O manejo cuidadoso dos últimos dias faz do processo, se não menos doloroso, um pouco mais sereno para quem perde um ente querido. A atenção à vontade do paciente não significa, no entanto, um apoio à eutanásia. Segundo ela, o tema ainda é muito distante da realidade brasileira.
“É como se a turma do maternal estivesse discutindo a grade curricular da graduação. Respeito quem faz essa escolha, mas enquanto o cuidado paliativo não estiver disponível a todas as pessoas no Brasil, minha luta será para mostrar que há caminhos mais pacíficos para o fim”, diz.
A paulistana Ana Claudia Quintana Arantes já vendeu mais de 1 milhão de livros falando sobre a morte de maneira direta.

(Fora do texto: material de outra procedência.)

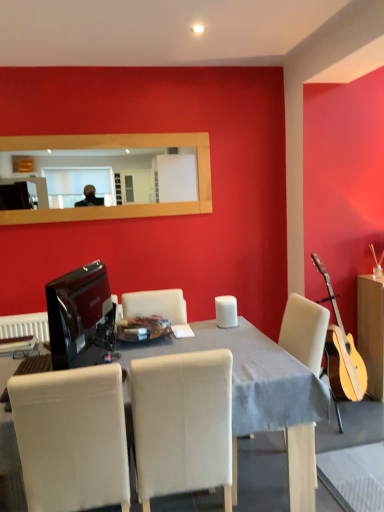
Question: Choose the correct answer: Is white matte speaker at center inside beige fabric chair at center, acting as the 2th chair starting from the left, or outside it?

Choices:
 (A) inside
 (B) outside

Answer: (B)

Question: From the image's perspective, is white matte speaker at center above or below beige fabric chair at center, which is the first chair in right-to-left order?

Choices:
 (A) above
 (B) below

Answer: (A)

Question: Based on their relative distances, which object is farther from the white fabric chair at lower left, the second chair viewed from the right?

Choices:
 (A) wooden frame mirror at upper center
 (B) wooden cabinet at right
 (C) black glossy television at left
 (D) white matte speaker at center
 (E) clear glass plate at center

Answer: (B)

Question: Based on their relative distances, which object is farther from the wooden frame mirror at upper center?

Choices:
 (A) white fabric chair at lower left, which is the 1th chair in left-to-right order
 (B) wooden cabinet at right
 (C) white matte speaker at center
 (D) light beige fabric table at center
 (E) beige fabric chair at center, which is the first chair in right-to-left order

Answer: (A)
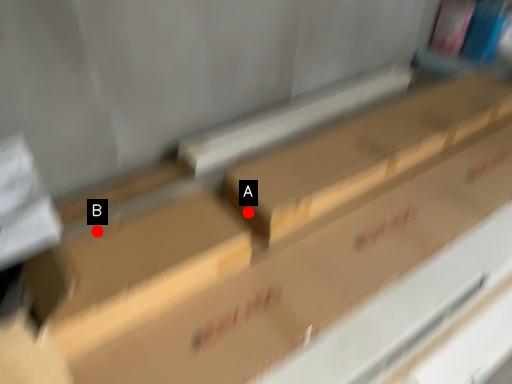
Question: Two points are circled on the image, labeled by A and B beside each circle. Which point is farther to the camera?

Choices:
 (A) A is further
 (B) B is further

Answer: (A)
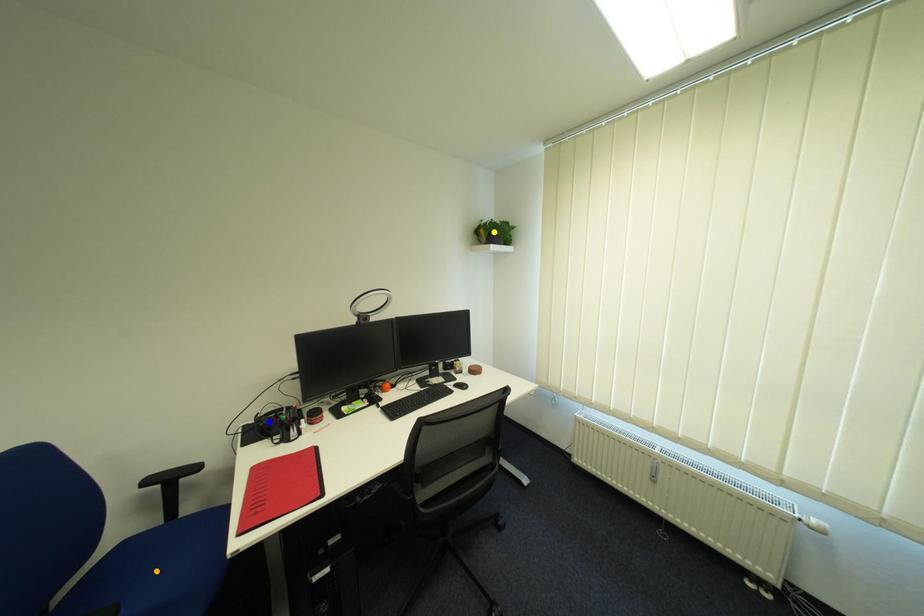
Order these from nearest to farthest:
yellow point | blue point | orange point

yellow point < blue point < orange point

O primeiro foi “Linhas Pares”, publicado em 2012, escrito com base em sua pesquisa sobre o impacto da poesia em pessoas que sofriam de doenças graves. Depois veio o mais conhecido, “A Morte É um Dia que Vale a Pena Viver”, que segue entre os mais vendidos desde sua primeira edição, em 2016.
Em 2020, veio “Histórias Lindas de Morrer”, com relatos sobre o fim —por exemplo, a morte de um homem que tinha uma amante, de quem não teria a chance de se despedir. Esse livro está em negociações para se tornar filme.
Na sequência vieram “Para a Vida Toda Valer a Pena”, sobre envelhecimento, e “Mundo Dentro”, de poemas, lançados em 2021 e 2022. Exceto o primeiro de todos, que saiu pela Scortecci, os demais foram lançados pela editora Sextante.
Arantes é médica geriatra formada pela USP (Universidade de São Paulo) e sua pós-graduação em psicologia foi sobre intervenções em luto. Depois, fez especialização em cuidados paliativos no Instituto Pallium e na Universidade de Oxford no Reino Unido.
É também fundadora da Casa do Cuidar, instituição de ensino dos cuidados paliativos fundada em 2020. A busca pelos cursos tem sido crescente. Desde a inauguração, quase 900 mil pessoas sem formação na área participaram de workshops e quase 16 mil se formaram em cursos longos, de 400 horas.
“Eu lembro quando ministrava curso em sala de aula com sete pessoas, porque não tinha coragem de cancelar a turma”, diz. Hoje as salas têm cerca de cem alunos.
Seu maior orgulho, porém, foi ter conseguido a mudança nas diretrizes dos cursos de medicina no Brasil em dezembro de 2022, com a inclusão da disciplina voltada a cuidados paliativos. “Agora tenho uma disciplina para chamar de minha”, afirma a médica.